### WHAT TO DO:
A line qualifies if it holds the string "atendimento". Copy every qualifying line from the records.

Page-level text extractions

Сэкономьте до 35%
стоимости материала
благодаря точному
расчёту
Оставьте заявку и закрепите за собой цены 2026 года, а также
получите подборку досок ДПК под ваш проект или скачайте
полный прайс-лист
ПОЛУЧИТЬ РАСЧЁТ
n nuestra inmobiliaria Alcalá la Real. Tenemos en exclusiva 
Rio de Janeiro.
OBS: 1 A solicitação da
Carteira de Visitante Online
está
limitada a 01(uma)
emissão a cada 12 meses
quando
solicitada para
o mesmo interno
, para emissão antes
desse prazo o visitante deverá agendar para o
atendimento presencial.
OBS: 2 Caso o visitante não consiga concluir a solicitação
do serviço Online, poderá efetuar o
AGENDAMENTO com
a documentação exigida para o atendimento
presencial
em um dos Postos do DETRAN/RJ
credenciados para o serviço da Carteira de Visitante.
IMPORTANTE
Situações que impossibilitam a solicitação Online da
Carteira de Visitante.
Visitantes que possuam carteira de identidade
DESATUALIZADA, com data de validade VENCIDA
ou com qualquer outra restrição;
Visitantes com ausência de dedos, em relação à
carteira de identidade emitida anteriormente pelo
==
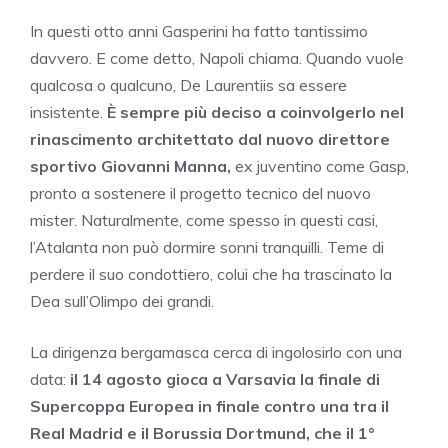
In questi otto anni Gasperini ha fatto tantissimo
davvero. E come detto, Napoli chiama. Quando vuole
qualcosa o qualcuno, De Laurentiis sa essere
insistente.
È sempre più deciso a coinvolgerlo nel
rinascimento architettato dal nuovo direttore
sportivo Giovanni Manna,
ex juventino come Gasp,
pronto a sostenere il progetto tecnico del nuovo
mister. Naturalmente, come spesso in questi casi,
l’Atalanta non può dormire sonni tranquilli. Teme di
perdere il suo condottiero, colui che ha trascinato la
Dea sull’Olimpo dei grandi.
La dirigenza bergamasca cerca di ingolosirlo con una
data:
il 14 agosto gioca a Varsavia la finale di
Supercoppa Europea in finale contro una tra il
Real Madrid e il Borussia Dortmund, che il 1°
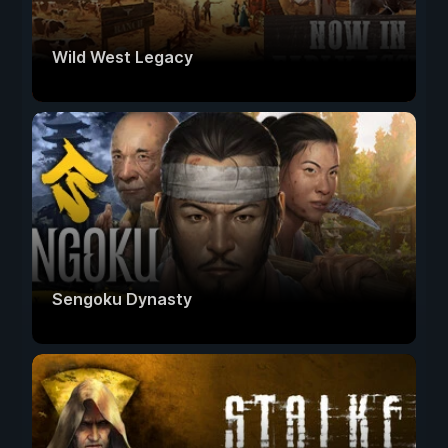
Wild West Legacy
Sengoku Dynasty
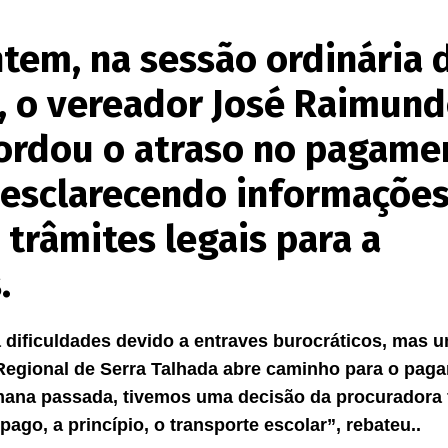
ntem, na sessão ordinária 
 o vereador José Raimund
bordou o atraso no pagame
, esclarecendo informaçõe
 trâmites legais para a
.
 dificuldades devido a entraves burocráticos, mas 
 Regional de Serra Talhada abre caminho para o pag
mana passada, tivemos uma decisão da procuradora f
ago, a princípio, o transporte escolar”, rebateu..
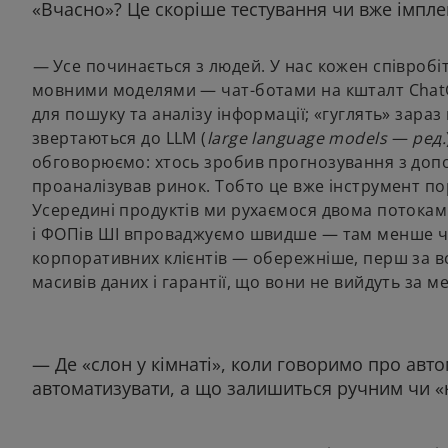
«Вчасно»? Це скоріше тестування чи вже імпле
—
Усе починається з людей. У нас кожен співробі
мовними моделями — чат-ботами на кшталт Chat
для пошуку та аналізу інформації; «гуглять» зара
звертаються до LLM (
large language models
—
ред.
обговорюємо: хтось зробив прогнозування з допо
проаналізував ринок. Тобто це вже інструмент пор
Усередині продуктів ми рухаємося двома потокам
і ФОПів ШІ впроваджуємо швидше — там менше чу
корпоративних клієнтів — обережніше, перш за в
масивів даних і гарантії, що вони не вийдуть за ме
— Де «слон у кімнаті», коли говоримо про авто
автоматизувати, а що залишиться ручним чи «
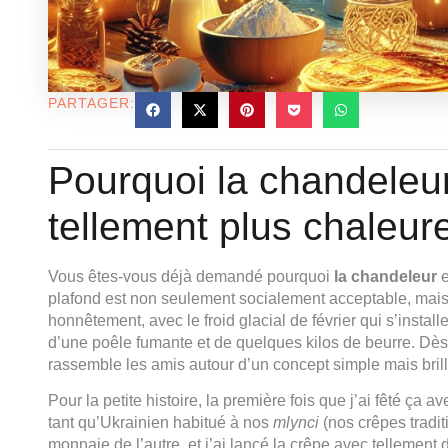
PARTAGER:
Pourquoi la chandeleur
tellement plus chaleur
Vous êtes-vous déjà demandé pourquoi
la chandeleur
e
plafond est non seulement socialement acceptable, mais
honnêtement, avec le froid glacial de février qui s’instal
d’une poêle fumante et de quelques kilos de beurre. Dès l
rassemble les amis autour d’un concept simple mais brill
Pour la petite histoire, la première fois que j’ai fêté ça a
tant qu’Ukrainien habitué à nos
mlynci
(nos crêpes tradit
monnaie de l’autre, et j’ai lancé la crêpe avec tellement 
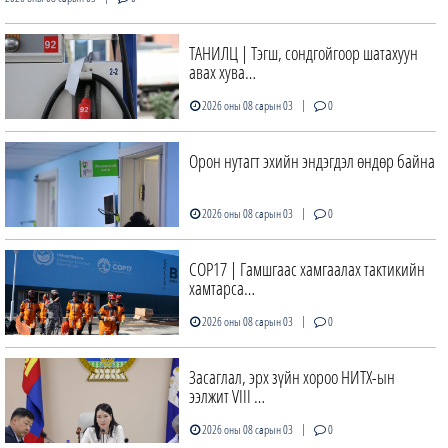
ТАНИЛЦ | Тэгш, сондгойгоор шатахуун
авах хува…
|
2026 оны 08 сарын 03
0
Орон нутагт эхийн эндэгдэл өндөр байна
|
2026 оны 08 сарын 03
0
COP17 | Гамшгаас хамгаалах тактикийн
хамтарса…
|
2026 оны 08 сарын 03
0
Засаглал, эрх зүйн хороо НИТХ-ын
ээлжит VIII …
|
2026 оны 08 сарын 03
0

### OUTPUT OF THE EXERCISE:
atendimento presencial.
a documentação exigida para o atendimento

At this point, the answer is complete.